Who This Helps
This is for team leads who want to stop guessing and start running a repeatable analytics routine. If you're tired of chasing random numbers every week, the Founder Finance Basics Mission Pack gives you a simple rhythm to follow. No more fire drills—just calm, data-backed decisions.
Mini Case
Meet Ben, a founder whose revenue jumped 20% last quarter but cash stayed flat. He used the Runway Forecast mission from the Founder Finance Basics Mission Pack. In 30 minutes, he built a one-page runway forecast card that showed him exactly where cash was leaking. Result? He cut one unnecessary tool subscription and extended runway by 45 days. That's the power of a weekly analytics ritual.
Do This Now (5 Steps)
- Pick one mission from the pack—start with Unit Economics Snapshot. It's the fastest win.
- Block 30 minutes every Monday for your analytics ritual. Put it on your calendar like a meeting with yourself.
- Pull your key numbers—revenue, costs, and cash balance. Keep it to three metrics max.
- Write one decision based on what you see. Example: "Reduce ad spend by 12% this week."
- Share your one-pager with your team. Use the CAC Payback Triage card to explain why.
Avoid These Traps
- Don't overcomplicate. Stick to one mission per week, not all five at once.
- Don't skip the decision step. Data without action is just noise.
- Don't use vague numbers. Replace "some growth" with "12% increase in CAC."
- Don't do it alone. Loop in one ops person to keep you honest.

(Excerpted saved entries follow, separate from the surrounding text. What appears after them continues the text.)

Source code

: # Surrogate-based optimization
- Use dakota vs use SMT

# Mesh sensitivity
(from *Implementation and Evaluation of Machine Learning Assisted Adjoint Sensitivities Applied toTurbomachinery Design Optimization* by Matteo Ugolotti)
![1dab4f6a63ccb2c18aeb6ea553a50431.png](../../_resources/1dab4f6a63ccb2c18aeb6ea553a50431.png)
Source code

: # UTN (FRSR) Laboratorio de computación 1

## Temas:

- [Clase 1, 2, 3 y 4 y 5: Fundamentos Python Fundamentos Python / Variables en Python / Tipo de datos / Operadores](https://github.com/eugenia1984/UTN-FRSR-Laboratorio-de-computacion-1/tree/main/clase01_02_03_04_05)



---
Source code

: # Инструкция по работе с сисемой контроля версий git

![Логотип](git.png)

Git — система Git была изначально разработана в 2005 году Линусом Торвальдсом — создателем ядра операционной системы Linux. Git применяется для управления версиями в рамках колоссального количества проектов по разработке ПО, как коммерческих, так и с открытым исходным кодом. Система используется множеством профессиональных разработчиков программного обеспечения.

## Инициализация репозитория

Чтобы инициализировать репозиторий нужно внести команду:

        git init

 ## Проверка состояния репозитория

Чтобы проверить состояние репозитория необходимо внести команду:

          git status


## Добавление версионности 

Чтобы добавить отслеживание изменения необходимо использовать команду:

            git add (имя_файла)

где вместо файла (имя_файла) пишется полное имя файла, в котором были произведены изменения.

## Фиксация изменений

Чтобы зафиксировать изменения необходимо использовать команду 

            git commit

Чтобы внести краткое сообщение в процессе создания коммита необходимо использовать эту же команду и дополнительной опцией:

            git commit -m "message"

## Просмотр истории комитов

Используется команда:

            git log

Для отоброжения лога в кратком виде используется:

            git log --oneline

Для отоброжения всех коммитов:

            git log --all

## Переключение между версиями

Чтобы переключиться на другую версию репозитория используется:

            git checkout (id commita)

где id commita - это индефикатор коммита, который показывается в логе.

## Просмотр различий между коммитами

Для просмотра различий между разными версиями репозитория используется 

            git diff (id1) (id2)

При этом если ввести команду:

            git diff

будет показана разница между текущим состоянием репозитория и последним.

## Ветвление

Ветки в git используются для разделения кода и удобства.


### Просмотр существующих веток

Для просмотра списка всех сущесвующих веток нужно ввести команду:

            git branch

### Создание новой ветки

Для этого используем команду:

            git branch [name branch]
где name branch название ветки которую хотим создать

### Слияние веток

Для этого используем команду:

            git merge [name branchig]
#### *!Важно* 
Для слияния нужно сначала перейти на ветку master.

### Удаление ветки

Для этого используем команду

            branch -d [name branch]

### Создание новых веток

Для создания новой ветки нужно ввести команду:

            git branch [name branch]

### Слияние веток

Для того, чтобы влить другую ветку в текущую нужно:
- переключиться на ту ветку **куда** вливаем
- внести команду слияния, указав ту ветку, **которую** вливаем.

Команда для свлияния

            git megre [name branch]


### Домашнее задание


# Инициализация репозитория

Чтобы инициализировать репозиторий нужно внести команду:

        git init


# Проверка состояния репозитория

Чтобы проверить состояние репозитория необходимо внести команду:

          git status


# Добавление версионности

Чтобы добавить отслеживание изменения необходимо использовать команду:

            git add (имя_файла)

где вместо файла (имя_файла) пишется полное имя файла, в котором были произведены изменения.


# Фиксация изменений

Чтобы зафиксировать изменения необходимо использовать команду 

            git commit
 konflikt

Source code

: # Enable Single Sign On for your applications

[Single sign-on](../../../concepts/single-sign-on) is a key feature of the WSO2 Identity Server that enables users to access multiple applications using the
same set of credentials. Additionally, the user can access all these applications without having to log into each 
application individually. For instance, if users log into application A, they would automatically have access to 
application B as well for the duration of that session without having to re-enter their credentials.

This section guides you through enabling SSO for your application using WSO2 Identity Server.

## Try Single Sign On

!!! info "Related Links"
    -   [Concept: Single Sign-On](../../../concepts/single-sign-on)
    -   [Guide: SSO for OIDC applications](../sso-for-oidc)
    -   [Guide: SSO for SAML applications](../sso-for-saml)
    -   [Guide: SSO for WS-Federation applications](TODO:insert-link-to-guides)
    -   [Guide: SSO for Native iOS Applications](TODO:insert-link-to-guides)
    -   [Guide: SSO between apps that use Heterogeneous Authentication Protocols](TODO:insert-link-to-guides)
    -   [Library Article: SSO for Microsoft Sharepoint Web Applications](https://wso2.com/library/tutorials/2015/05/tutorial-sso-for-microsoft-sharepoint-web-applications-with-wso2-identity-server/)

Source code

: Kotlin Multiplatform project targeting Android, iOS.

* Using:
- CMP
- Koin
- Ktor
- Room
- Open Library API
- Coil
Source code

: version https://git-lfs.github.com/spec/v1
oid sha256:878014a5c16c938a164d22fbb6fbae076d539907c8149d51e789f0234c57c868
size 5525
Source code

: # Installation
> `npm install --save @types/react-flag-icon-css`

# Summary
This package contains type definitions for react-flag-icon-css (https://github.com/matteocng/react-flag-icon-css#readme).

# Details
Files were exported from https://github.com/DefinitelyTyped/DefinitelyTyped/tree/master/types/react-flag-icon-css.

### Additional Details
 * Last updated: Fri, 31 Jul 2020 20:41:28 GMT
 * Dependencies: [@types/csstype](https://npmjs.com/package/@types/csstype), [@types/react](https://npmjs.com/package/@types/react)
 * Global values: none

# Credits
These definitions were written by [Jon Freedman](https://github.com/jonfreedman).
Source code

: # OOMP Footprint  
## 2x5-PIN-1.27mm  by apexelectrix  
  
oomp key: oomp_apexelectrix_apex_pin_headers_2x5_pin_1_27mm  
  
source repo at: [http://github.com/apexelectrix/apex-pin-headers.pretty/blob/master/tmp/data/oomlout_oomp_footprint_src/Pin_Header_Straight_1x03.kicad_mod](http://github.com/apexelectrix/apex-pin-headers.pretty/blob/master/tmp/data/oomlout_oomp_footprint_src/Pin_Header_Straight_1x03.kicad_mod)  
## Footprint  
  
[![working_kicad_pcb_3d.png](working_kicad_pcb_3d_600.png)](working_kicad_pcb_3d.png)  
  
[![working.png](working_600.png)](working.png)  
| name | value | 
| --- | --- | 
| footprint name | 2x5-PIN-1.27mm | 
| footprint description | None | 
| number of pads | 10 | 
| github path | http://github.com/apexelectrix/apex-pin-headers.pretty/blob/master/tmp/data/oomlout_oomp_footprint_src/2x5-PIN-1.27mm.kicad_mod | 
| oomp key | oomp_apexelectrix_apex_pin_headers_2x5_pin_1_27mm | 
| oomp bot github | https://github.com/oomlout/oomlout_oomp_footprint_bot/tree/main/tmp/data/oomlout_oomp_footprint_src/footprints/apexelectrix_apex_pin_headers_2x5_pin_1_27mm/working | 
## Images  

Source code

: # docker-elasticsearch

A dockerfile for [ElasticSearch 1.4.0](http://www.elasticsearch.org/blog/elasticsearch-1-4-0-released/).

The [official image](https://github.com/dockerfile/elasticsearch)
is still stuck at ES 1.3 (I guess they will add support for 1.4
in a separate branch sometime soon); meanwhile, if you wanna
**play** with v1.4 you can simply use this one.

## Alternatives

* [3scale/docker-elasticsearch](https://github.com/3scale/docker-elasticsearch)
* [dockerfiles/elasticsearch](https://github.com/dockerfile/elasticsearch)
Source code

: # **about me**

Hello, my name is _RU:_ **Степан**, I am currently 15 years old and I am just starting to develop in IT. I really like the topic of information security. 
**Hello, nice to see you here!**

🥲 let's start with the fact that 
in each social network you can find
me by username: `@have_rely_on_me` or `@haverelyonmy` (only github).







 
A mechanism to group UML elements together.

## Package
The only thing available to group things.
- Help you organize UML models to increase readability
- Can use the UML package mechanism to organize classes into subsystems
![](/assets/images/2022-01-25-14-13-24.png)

- Don't change metrics weekly. Pick three and track them for a month.
- Don't ignore red flags. If runway drops below 6 months, act immediately.
- Don't wait for perfect data. Use estimates and refine later.
- Don't forget to celebrate wins. Even small improvements count.
Your Win by Friday
By Friday, you'll have a repeatable weekly analytics ritual that stabilizes decisions across product and ops. You'll know your unit economics truth, have a runway forecast you can explain, and feel calm about your next move. Plus, you'll have saved at least 2 hours of panic-mode analysis. Not bad for a week's work.